### [SUPPLIED RECORDS]
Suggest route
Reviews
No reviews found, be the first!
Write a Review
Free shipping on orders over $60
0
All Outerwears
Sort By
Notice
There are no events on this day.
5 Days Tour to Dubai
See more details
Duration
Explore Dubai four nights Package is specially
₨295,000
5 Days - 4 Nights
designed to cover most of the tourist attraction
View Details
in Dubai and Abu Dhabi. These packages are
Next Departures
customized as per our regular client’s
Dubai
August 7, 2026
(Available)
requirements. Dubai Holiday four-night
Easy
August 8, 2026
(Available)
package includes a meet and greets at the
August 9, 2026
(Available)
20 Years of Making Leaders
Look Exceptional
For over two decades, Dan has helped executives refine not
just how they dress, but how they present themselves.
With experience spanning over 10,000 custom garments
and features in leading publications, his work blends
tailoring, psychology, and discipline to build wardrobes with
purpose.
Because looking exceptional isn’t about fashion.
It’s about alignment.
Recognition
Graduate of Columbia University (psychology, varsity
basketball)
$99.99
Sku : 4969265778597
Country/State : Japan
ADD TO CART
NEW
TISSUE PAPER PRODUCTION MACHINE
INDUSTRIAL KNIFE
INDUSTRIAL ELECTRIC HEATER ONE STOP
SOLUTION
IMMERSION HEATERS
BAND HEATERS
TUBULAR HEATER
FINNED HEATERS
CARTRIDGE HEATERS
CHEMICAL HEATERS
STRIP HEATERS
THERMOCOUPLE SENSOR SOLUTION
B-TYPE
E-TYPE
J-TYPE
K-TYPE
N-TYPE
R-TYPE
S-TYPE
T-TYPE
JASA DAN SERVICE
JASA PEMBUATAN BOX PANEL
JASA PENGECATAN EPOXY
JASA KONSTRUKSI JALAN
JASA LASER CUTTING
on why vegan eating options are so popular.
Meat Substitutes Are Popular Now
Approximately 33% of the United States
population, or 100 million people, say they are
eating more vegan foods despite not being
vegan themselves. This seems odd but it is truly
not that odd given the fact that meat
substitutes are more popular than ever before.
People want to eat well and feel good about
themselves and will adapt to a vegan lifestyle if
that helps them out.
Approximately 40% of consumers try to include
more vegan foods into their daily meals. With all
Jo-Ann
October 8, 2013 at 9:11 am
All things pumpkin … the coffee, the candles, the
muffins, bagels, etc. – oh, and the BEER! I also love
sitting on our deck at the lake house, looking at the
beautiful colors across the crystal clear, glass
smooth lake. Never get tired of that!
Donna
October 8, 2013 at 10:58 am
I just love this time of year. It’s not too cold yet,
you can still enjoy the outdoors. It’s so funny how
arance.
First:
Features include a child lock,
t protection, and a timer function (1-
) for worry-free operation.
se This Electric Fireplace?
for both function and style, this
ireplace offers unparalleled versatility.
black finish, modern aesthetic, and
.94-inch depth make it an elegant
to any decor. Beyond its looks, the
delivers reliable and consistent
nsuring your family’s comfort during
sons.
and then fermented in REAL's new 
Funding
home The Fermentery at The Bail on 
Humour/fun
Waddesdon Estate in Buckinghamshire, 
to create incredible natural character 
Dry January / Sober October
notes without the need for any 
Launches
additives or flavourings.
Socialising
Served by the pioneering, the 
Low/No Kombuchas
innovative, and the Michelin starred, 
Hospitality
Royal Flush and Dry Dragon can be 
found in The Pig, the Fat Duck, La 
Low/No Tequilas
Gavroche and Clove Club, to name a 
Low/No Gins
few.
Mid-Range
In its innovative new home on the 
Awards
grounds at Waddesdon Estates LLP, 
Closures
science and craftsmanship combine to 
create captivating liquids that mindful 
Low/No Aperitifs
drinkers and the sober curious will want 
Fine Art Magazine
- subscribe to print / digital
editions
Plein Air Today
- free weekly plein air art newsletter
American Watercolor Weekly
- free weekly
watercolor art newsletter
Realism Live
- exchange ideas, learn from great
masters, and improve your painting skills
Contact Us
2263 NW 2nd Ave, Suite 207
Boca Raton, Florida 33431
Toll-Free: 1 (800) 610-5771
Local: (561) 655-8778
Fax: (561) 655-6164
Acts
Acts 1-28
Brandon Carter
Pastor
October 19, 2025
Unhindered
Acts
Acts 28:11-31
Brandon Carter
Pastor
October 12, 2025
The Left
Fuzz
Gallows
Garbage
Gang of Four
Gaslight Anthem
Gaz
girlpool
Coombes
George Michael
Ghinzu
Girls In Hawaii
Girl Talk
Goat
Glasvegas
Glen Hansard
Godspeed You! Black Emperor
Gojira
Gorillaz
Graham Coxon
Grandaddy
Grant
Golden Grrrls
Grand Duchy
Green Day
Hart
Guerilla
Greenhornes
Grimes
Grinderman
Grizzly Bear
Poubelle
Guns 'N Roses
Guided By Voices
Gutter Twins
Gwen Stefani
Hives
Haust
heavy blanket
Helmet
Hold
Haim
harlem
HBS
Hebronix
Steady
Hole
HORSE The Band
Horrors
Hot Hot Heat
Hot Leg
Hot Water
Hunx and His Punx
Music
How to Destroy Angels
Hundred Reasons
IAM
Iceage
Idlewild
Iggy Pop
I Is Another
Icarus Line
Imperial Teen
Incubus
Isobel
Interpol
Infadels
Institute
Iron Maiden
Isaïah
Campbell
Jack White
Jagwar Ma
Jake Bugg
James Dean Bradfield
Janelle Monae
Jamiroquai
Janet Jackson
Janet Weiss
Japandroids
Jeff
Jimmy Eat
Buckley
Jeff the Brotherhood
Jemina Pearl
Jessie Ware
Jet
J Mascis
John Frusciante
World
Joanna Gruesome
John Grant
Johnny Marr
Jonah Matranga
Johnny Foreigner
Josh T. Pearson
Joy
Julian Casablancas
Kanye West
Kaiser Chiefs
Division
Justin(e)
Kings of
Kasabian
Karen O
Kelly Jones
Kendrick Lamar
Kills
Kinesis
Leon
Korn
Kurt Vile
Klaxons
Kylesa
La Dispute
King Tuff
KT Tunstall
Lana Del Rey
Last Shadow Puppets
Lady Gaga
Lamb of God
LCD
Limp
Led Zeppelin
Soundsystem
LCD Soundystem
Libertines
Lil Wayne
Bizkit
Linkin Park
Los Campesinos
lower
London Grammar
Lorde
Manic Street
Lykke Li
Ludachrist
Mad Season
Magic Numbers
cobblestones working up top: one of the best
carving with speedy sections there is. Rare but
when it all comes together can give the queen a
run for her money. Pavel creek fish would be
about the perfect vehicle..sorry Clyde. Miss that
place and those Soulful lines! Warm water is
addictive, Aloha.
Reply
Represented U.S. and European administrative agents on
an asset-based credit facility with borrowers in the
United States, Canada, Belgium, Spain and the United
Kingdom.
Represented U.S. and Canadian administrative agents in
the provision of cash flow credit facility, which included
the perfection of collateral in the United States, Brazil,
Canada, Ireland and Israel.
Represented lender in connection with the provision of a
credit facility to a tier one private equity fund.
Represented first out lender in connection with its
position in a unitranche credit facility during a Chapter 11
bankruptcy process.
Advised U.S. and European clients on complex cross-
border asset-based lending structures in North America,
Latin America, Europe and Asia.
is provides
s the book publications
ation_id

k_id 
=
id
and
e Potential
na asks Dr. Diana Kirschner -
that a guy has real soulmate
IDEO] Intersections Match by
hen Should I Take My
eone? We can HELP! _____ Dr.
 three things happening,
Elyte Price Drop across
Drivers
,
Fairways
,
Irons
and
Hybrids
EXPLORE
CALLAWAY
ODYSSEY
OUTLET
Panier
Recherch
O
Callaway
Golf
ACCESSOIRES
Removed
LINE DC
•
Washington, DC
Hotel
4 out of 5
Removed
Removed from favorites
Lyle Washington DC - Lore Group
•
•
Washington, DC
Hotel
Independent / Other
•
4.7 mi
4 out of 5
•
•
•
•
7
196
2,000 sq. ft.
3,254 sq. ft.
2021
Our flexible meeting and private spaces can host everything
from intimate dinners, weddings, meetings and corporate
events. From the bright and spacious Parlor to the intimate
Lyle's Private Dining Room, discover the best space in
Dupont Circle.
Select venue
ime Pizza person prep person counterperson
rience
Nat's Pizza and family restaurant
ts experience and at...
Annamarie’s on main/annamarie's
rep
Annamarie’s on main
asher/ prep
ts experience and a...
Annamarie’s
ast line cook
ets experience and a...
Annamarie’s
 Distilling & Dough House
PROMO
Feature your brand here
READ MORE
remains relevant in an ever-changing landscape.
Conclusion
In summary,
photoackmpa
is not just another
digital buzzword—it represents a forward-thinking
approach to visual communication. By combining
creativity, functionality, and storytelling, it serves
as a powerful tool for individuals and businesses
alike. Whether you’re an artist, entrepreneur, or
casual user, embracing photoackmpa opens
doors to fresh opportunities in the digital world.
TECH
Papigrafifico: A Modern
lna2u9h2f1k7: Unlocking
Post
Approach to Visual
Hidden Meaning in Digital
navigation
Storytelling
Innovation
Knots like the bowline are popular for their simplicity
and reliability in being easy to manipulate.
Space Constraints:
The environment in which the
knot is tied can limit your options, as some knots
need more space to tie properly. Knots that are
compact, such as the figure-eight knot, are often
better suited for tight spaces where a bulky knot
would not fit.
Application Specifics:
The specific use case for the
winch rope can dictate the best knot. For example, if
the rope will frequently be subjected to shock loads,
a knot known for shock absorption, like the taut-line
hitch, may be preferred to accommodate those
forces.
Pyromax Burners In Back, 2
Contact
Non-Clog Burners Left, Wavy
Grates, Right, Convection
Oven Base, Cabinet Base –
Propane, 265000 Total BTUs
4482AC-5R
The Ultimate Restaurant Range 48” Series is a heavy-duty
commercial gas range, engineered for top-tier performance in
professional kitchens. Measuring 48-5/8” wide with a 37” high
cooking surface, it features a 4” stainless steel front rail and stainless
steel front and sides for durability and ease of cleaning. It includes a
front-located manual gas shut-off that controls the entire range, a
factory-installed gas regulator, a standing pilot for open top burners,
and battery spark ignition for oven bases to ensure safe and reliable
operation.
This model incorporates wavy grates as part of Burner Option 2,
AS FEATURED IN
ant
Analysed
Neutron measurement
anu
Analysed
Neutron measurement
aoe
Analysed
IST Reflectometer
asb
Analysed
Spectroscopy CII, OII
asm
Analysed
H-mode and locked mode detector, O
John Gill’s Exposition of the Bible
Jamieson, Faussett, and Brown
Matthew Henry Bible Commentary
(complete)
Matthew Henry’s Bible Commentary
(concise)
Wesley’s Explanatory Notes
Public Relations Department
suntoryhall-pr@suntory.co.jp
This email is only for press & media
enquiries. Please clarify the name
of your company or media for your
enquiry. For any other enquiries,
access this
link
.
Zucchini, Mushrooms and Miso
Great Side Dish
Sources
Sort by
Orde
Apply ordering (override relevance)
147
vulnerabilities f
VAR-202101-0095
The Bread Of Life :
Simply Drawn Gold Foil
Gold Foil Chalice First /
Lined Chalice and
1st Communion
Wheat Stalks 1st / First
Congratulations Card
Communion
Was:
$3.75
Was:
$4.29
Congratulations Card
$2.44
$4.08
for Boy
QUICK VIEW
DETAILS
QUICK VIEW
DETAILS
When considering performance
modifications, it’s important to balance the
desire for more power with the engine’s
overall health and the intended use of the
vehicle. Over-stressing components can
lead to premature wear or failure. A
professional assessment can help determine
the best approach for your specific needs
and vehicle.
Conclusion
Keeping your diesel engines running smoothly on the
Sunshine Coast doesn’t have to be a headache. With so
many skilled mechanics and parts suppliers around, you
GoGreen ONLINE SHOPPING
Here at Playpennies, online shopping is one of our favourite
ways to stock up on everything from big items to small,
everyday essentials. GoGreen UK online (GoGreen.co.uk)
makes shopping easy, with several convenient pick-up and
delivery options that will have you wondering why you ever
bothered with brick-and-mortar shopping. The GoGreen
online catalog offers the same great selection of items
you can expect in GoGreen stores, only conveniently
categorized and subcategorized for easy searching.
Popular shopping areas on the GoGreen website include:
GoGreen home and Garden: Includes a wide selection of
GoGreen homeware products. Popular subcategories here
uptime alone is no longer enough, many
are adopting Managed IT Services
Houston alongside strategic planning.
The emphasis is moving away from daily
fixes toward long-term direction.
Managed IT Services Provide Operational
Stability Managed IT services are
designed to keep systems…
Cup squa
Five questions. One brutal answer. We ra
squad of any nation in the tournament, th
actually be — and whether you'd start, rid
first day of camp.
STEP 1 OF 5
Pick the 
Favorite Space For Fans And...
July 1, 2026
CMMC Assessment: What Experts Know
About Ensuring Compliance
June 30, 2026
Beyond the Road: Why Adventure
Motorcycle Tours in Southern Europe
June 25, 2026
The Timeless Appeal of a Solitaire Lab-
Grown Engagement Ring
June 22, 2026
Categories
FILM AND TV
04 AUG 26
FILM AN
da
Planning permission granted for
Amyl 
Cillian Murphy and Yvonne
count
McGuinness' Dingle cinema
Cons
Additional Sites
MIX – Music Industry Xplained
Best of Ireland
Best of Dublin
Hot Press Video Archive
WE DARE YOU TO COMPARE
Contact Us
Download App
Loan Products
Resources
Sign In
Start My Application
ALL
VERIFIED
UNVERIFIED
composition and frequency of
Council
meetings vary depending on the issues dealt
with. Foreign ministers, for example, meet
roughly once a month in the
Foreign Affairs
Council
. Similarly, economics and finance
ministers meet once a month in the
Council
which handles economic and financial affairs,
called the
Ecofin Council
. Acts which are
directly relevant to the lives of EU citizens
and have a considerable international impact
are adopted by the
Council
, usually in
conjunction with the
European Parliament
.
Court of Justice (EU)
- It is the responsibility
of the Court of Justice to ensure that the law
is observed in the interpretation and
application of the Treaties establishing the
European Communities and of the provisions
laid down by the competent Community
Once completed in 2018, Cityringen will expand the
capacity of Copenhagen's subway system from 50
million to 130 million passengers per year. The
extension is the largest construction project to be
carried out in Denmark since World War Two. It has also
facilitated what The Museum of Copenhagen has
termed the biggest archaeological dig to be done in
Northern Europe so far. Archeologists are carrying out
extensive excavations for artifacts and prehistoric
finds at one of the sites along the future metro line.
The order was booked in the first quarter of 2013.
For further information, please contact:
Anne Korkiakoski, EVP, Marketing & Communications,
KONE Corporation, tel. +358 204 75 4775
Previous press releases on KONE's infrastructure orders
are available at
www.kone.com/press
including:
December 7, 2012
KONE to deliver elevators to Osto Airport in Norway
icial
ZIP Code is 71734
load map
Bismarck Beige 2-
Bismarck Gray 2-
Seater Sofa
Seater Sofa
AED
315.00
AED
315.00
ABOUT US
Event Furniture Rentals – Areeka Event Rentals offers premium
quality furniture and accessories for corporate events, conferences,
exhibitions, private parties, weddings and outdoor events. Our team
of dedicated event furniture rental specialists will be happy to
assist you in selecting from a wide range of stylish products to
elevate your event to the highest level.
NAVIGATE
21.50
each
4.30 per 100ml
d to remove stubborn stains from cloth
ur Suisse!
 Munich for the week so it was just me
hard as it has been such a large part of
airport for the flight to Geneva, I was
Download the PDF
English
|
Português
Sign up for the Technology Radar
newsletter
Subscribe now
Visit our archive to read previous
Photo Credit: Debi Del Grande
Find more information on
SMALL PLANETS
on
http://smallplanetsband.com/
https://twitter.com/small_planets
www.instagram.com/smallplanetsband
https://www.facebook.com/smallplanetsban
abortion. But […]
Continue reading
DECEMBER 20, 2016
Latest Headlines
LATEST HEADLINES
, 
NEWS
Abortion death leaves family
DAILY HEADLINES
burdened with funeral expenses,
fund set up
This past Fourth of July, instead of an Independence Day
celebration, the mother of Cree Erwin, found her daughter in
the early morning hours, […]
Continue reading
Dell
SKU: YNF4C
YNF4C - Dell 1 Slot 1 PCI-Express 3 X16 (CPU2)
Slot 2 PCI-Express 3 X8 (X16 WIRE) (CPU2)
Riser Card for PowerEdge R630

### [TASK DESCRIPTION]
Please extract the material above word for word, from its first line through the line that contains "FINNED HEATERS", with both of those lines included.

### [RESULT FOR THIS EXERCISE]
Suggest route
Reviews
No reviews found, be the first!
Write a Review
Free shipping on orders over $60
0
All Outerwears
Sort By
Notice
There are no events on this day.
5 Days Tour to Dubai
See more details
Duration
Explore Dubai four nights Package is specially
₨295,000
5 Days - 4 Nights
designed to cover most of the tourist attraction
View Details
in Dubai and Abu Dhabi. These packages are
Next Departures
customized as per our regular client’s
Dubai
August 7, 2026
(Available)
requirements. Dubai Holiday four-night
Easy
August 8, 2026
(Available)
package includes a meet and greets at the
August 9, 2026
(Available)
20 Years of Making Leaders
Look Exceptional
For over two decades, Dan has helped executives refine not
just how they dress, but how they present themselves.
With experience spanning over 10,000 custom garments
and features in leading publications, his work blends
tailoring, psychology, and discipline to build wardrobes with
purpose.
Because looking exceptional isn’t about fashion.
It’s about alignment.
Recognition
Graduate of Columbia University (psychology, varsity
basketball)
$99.99
Sku : 4969265778597
Country/State : Japan
ADD TO CART
NEW
TISSUE PAPER PRODUCTION MACHINE
INDUSTRIAL KNIFE
INDUSTRIAL ELECTRIC HEATER ONE STOP
SOLUTION
IMMERSION HEATERS
BAND HEATERS
TUBULAR HEATER
FINNED HEATERS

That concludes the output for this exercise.